### DATA BLOCK
---------------
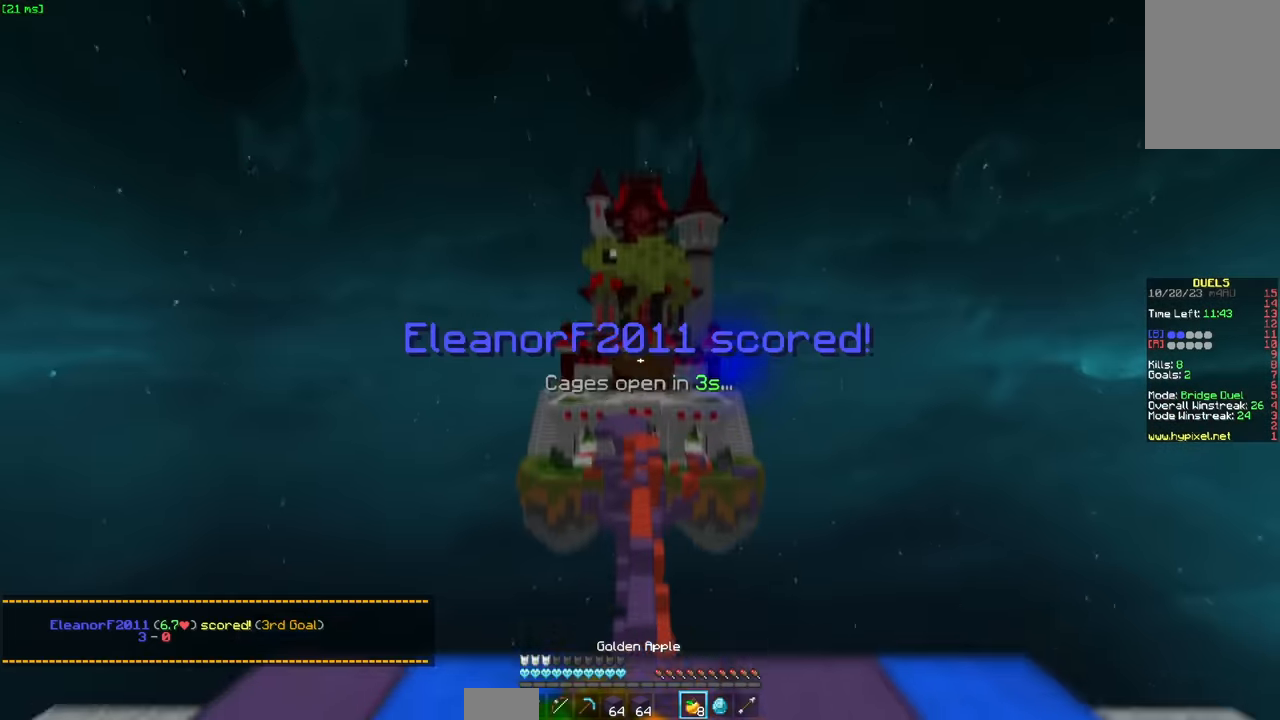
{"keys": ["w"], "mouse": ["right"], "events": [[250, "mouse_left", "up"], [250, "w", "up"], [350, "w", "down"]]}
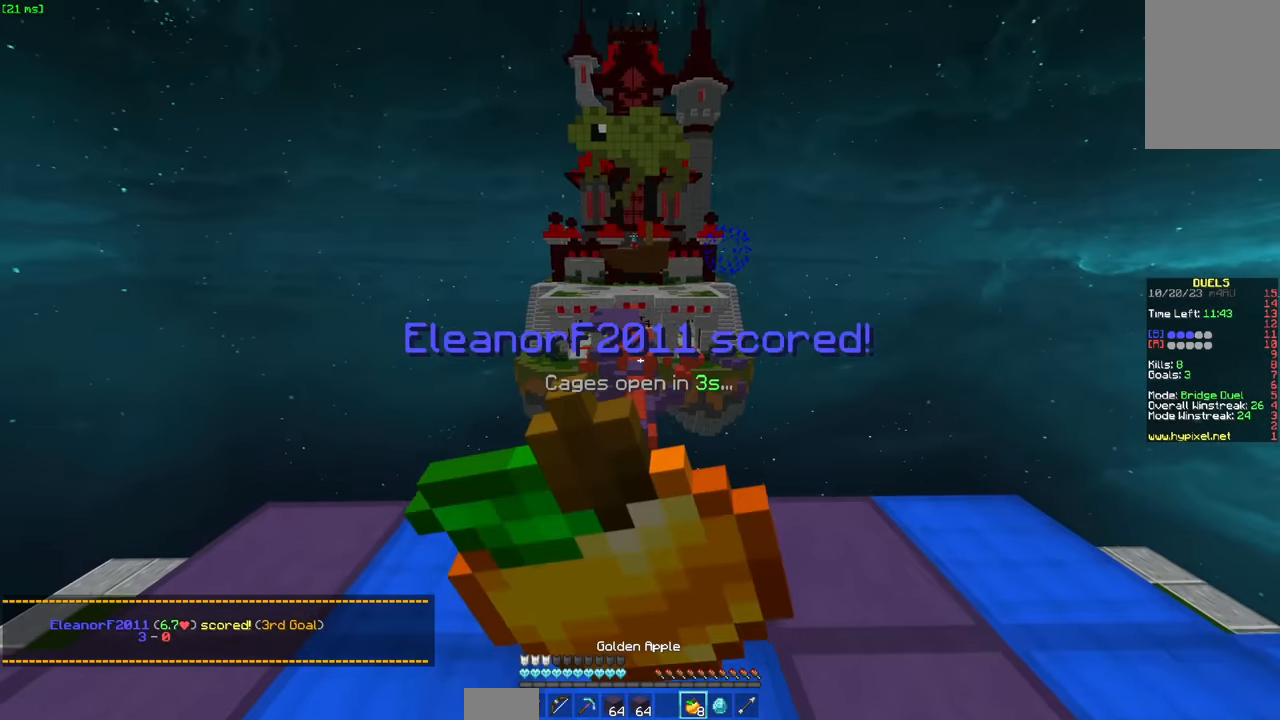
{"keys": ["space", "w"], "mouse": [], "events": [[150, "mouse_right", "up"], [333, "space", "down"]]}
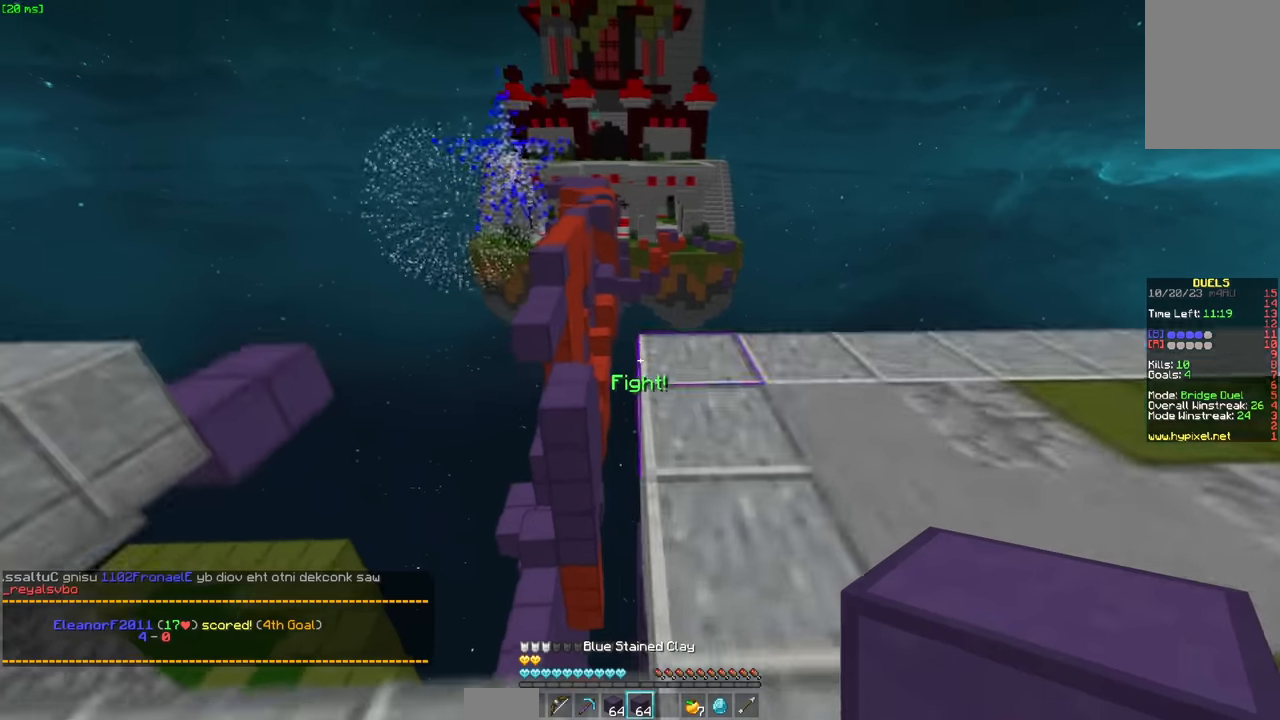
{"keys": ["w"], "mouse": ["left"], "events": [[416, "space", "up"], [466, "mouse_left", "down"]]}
---------------
### EXERCISE DIRECTIONS
I would like the data above transcribed exactly, with its pictures left out.

### EXERCISE SOLUTION
{"keys": ["w"], "mouse": ["right"], "events": [[250, "mouse_left", "up"], [250, "w", "up"], [350, "w", "down"]]}
{"keys": ["space", "w"], "mouse": [], "events": [[150, "mouse_right", "up"], [333, "space", "down"]]}
{"keys": ["w"], "mouse": ["left"], "events": [[416, "space", "up"], [466, "mouse_left", "down"]]}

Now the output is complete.